5. It’s way easier for commentators/writers to use

With all the examples of how much easier to use the 100 system would be compared to the 158.3 system, how much easier would it be for commentators and writers to reference QB ratings out of 100 rather than 158.3. They constantly alienate viewers, listeners, and readers, every time they start throwing out QB ratings beyond 100 where the first and most obvious questions would be, what is this thing measured out of if someone can get above 100, and what does that rating really mean then? Even if they knew the 158.3 base, getting context would be challenging unless they were familiar with other ratings they had memorized, but that’s a lot of work!

 

6. You can redefine the “average” and “excellent” benchmarks

Aside from ease of use in many ways, for the geeks and statisticians who can use any base easily enough, the most compelling reason to change the base to 100 is that it allows you to reset those “average” and “excellent” benchmarks that are now completely misleading. In 2017, the entire league’s QB rating (as if one QB played every snap a QB took), was 88.6 (in the 158.3 system). Given the “average” benchmark of 66.7 set in a time when passing wasn’t nearly as prolific as now, that mean the “average” QB in 2017 was pretty good since 88.6 is closer to 100 “excellent” than 66.7 “average”, where halfway between those benchmarks (83.3) could denote “good”. Surely, we can’t have all the QBs in the league averaging out to be “pretty good”, can we?

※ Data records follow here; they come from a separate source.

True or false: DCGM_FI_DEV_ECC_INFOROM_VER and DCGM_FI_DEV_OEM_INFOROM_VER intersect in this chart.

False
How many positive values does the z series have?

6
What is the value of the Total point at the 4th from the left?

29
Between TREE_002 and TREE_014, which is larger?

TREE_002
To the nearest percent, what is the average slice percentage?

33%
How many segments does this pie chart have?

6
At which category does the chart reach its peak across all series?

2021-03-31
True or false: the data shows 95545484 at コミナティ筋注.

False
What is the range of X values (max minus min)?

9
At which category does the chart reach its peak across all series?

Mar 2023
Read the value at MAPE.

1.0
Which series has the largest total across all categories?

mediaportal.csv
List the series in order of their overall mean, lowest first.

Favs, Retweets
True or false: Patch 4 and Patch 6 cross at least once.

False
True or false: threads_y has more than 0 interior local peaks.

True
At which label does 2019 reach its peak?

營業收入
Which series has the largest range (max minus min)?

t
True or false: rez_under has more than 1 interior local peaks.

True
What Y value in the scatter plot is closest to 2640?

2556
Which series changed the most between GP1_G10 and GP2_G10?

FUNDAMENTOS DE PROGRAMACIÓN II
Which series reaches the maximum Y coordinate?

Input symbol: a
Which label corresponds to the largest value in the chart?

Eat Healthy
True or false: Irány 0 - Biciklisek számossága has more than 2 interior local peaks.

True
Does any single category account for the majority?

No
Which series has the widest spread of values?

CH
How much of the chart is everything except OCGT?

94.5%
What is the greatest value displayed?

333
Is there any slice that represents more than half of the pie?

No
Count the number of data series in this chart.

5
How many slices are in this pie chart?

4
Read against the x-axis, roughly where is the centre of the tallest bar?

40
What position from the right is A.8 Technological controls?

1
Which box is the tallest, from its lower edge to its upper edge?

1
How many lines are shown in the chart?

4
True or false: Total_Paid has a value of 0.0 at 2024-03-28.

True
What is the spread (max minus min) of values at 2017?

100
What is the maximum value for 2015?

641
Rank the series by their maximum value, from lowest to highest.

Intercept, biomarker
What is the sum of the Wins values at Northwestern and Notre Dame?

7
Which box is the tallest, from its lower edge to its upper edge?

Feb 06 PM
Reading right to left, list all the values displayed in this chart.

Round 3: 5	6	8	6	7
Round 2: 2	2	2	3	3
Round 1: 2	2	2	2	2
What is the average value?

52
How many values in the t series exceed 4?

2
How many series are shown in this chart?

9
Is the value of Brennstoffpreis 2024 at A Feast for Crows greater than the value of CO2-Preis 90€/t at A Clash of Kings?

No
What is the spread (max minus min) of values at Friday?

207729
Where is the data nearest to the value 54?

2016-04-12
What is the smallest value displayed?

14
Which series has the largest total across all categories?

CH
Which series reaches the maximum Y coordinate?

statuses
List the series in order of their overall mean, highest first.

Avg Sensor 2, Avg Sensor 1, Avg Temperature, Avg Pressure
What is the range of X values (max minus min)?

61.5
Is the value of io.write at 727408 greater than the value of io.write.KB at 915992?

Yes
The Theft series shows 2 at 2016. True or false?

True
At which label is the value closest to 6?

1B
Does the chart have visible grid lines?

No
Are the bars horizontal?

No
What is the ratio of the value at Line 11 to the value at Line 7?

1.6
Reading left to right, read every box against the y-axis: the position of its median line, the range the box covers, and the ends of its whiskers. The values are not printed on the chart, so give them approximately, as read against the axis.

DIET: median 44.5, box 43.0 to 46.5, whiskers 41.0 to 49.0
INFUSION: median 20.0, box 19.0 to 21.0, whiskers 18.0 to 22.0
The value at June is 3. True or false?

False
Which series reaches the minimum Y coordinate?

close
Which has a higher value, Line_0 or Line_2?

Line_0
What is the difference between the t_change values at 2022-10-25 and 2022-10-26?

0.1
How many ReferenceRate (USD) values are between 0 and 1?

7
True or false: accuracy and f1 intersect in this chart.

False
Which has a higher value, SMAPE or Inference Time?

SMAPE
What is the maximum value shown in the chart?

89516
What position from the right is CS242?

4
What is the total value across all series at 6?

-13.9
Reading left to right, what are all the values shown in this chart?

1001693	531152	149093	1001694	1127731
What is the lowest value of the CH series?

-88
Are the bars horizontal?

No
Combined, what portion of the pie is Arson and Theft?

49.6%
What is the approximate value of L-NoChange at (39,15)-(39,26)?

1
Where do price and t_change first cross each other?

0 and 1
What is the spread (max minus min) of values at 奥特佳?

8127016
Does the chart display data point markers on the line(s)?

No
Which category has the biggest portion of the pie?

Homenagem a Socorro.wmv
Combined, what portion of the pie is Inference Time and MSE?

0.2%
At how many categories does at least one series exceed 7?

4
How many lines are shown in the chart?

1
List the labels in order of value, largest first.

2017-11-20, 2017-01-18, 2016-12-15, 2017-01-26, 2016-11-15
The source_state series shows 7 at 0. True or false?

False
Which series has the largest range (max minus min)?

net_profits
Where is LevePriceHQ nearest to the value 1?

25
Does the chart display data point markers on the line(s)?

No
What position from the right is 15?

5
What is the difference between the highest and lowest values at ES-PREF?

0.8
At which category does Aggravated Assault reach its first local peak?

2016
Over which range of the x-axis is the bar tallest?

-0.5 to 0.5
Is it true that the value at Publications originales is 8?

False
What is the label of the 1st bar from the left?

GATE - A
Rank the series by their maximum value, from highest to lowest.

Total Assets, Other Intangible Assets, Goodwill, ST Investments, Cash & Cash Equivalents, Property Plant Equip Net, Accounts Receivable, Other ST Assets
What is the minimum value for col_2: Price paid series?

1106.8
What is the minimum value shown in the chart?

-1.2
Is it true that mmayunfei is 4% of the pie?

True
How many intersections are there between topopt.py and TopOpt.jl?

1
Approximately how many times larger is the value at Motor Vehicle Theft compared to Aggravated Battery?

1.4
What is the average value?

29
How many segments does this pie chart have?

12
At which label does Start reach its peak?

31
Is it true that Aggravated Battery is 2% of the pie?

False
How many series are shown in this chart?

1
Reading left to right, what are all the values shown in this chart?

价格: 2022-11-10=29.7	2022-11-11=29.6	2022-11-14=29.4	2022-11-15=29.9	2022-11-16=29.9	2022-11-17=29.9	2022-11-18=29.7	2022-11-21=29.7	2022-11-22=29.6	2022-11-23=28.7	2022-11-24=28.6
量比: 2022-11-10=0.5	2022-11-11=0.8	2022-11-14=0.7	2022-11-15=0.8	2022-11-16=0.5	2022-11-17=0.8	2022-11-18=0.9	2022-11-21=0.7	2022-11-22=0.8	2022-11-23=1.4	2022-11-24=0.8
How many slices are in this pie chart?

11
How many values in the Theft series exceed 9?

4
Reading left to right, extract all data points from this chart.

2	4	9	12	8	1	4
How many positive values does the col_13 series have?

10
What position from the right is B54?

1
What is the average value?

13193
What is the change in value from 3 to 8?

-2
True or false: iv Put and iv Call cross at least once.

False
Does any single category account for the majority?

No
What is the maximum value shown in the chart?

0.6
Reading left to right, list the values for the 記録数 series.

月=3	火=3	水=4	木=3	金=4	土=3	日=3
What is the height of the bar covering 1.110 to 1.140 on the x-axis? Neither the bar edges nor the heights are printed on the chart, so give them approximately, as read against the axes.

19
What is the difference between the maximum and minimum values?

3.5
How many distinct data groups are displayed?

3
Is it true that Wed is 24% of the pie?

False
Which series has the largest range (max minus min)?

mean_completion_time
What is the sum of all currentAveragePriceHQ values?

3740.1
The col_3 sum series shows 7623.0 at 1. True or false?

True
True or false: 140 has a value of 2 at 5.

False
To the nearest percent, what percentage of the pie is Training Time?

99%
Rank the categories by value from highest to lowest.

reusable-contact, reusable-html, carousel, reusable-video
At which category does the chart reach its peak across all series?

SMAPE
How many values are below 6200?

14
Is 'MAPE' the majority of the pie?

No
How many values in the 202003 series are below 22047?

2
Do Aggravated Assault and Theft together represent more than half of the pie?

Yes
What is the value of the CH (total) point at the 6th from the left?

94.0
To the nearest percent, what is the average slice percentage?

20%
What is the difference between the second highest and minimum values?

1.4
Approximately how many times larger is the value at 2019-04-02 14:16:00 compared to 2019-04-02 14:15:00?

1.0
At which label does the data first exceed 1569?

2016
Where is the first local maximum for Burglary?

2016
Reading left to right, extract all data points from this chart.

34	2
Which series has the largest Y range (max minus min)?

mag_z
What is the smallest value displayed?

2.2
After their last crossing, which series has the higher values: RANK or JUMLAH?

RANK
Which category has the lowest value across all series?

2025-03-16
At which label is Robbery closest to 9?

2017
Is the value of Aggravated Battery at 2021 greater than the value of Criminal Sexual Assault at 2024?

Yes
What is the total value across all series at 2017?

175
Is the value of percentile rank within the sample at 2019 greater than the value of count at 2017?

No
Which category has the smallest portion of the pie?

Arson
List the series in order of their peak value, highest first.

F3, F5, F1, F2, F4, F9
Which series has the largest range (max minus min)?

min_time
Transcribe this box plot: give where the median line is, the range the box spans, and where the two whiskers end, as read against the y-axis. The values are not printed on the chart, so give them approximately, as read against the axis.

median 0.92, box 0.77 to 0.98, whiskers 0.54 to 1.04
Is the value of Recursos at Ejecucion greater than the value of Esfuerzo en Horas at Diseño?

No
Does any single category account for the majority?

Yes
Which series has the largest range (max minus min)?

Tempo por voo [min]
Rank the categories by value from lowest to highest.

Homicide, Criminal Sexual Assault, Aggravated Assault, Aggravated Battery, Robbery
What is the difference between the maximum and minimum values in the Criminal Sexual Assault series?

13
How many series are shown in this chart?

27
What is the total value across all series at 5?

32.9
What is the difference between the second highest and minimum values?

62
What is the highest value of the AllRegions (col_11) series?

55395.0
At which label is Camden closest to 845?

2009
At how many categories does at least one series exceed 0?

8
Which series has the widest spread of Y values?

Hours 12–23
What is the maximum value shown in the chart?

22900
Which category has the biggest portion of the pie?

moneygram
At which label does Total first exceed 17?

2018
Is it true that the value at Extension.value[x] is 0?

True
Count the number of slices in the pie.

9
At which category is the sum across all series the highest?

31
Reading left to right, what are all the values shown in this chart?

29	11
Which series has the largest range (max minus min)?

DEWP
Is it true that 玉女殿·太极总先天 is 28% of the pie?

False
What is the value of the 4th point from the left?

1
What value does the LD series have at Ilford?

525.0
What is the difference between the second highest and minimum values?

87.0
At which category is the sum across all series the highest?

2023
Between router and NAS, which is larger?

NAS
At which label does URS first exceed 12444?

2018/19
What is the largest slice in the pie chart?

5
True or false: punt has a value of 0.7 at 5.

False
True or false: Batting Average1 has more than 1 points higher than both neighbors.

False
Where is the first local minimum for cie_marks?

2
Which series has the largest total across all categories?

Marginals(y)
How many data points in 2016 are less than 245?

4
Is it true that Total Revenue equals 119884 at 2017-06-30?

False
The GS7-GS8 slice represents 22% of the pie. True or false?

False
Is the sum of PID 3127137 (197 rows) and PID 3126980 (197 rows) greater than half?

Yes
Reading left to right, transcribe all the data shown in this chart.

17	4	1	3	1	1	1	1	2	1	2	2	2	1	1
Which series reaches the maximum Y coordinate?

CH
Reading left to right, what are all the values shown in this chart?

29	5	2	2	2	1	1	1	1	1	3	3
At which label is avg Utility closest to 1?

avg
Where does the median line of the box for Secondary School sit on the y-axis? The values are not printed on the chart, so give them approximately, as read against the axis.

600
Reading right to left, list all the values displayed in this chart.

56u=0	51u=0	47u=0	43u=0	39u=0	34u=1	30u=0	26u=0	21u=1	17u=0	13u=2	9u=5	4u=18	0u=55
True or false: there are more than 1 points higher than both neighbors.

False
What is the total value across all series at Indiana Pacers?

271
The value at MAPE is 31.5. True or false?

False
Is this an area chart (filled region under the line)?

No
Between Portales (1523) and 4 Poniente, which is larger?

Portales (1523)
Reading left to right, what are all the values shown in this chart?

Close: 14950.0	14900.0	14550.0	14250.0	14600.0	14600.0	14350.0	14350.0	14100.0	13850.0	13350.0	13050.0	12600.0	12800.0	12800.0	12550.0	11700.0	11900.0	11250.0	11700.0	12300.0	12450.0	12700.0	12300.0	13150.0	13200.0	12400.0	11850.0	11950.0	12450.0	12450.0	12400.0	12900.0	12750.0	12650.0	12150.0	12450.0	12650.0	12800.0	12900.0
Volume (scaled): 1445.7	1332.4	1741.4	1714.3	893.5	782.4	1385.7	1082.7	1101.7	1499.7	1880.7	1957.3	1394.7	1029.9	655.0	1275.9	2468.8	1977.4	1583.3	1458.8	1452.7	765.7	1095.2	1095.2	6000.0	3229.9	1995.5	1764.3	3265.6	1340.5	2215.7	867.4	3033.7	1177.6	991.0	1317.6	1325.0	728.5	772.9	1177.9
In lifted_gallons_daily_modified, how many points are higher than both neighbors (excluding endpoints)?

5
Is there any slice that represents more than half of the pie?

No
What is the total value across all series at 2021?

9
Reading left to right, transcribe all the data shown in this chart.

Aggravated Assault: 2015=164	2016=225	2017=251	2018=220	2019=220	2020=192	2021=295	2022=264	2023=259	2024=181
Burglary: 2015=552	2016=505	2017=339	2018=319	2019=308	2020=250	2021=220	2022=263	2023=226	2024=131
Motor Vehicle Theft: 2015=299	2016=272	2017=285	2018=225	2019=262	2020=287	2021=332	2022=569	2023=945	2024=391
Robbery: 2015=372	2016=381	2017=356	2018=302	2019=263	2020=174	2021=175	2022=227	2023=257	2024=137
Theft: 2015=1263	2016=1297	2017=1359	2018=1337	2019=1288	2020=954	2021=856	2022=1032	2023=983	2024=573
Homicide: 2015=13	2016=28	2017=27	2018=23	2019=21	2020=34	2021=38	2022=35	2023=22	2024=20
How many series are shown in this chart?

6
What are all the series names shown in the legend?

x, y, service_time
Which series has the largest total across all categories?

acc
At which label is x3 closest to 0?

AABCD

So what would the “average” score in the new QB system be? Coincidentally, the 88.6 out of 158.3 league average in 2017 would convert to 63.1 out of 100. That’s pretty close to the original 66.7 base that you could leave it at that since the league is still becoming more passing prolific. Using 63 as average basically leaves you with a small version of the same problem, that the “average” QB in the NFL would be better than average statistically already, that will only get worse in the next few years. If you didn’t want to use the decimal as suggested, you could use a round value of 65, or 67.

I don’t have as nice a suggestion for an “excellent” benchmark. However, if 66.7 in the 158.3 system became 88.6 now, then 100 should become at least 121.9 if the same gap were applied (21.9 increase for average), or 77 out of 100. For familiarity sake, and increasingly pass prolific direction of the NFL, I will suggest a score of 80 out of 100. That’s an A- letter grade, which takes one out of the B range associated with second rate, even if better than average, into some form of “excellence”. The 80 out of 100 translate to 126.6 in the 158.3 system for those familiar with that system. The 80 score will also make it a little harder to get an “excellent” game rating, so that excellence is not too easy to attain. It wouldn’t be all that “excellent” if too many people were reaching it often, would it?

 

7. It’s the NFL 100 season!

Just for marketing sake, or maybe an omen to be considered, this named NFL 100 season would be a symbolic season to change the QB passer rating system from a base of 158.3 to 100.

 

Any more good reasons? Do you really need more?

I’ve named seven great reasons for converting to a 100 base QB passer rating system. I’m sure there are more. But really, do I need more given how great these reasons are?